— Для нас христианство во многом — это материальная культура: храмы, росписи, — уточняет Канаев. — Нам важна символика росписи, то, как она работает в пространстве, а Мамлеев, будучи в Париже, рядом с Римом, рядом с Равенной, ни разу не пошевелился, чтобы посмотреть на это все. Все эти храмы, катакомбы были для него неактуальны: по большому счету, европейская цивилизация его не особо интересовала, по крайней мере в плане христианства — хоть западноевропейского, хоть восточноевропейского. Любопытно, что эмиграция у них, людей из СССР, которые никогда не жили в старинных европейских городах типа Львова, Таллинна, Риги, должна была вызвать культурный шок. Культурного шока не было, ту же Вену они почему-то называли Средневековьем, хотя Вена — совершенно не средневековый город. Потом, когда они оказались в Нью-Йорке, первый год был, как говорила Маша, бедным, нищим и веселым. А потом по счастливому стечению обстоятельств один из корнелльских важных людей оказался в России у Кропивницких, послушал записи мамлеевских чтений и, собственно, пригласил его в Корнелл преподавать русскую литературу. Мало кому из наших так повезло удачно закрепиться в Штатах. До конца, кстати, непонятно… Ты понял, Юр, почему они в Париж-то смотались?
— Реальные причины трудно сказать. Ну, она говорит, что им там тяжко стало, от давящей атмосферы.
— А может быть, какого-то разнообразия захотелось, мы так и не поняли.
— Кстати, — замечает Бондарчук, — им в Париже помогли раскрутиться и найти свое место Синявский и Розанова, но потом у них случился какой-то конфликт, поэтому в «Воспоминаниях» они не упоминаются. В Штатах Мамлеевы пытались первое время интересоваться религиозной жизнью, обошли многие сектантские молитвенные дома. Но жаловались, что там все на удивление скучно, однообразно: выходят какие-то мужики в пиджаках на сцену, начинают что-то вещать, иногда срываются на крики, пляски. Ну, говорят, было нудно, напоминало собрания партхозактива.
Юрий Мамлеев о протестантизме:
— Мамлеев был уверен в том, что он поставил точку в мировой философии, — продолжает Бондарчук, — что он сказал последнее слово и больше там делать нечего. Мы с ним много говорили насчет «Последней доктрины». У меня к нему было несколько вопросов. Во-первых, спрашивал я, Юрий Витальевич, если это тайные эзотерические вещи, зачем их предавать гласности? Раньше ведь была лишь сакральная передача в христианских монастырях, в дервишских орденах, в буддийских дацанах, в ашрамах, а ты почему даешь это открыто? Он говорил: «Наступило такое время, когда прежние законы уже не действуют». И насчет христианства он настаивал, что оно ценно тем, что дает знание, гнозис. Вообще, он себя считал знающим, да отчасти так оно и было.

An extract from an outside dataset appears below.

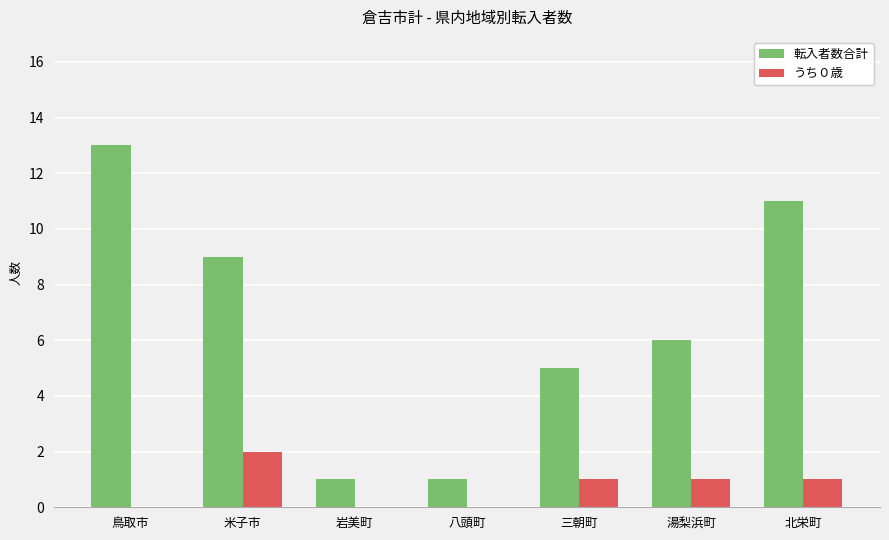

Between 米子市 and 岩美町, which series saw the biggest shift?

転入者数合計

— Как только Мамлеев начинает говорить в формате «для простых людей», он хвалит христианство, — возражает Канаев. — Как только Мамлеев уходит в формат «непростых людей», для него христианство, кроме двух-трех маргинальных авторов, не является чем-то важным.
— Но тем не менее я ему благодарен, — признаётся Юрий Бондарчук, — он мне дал две интересные установки. Во-первых, Мамлеев говорил: «Если тебе в своей вере, в своей религии все ясно и понятно, беги оттуда, потому что это от людей, а действительно запредельные вещи понятны быть не могут». И второе: «Истинная вера должна быть страшной, но страшной не своей инфернальностью и отчужденностью, а тем, что ты входишь в зону абсолютной непознаваемости и величия, перед которым ты вообще никто. Вера должна быть страшной». Эти две вещи меня впечатлили.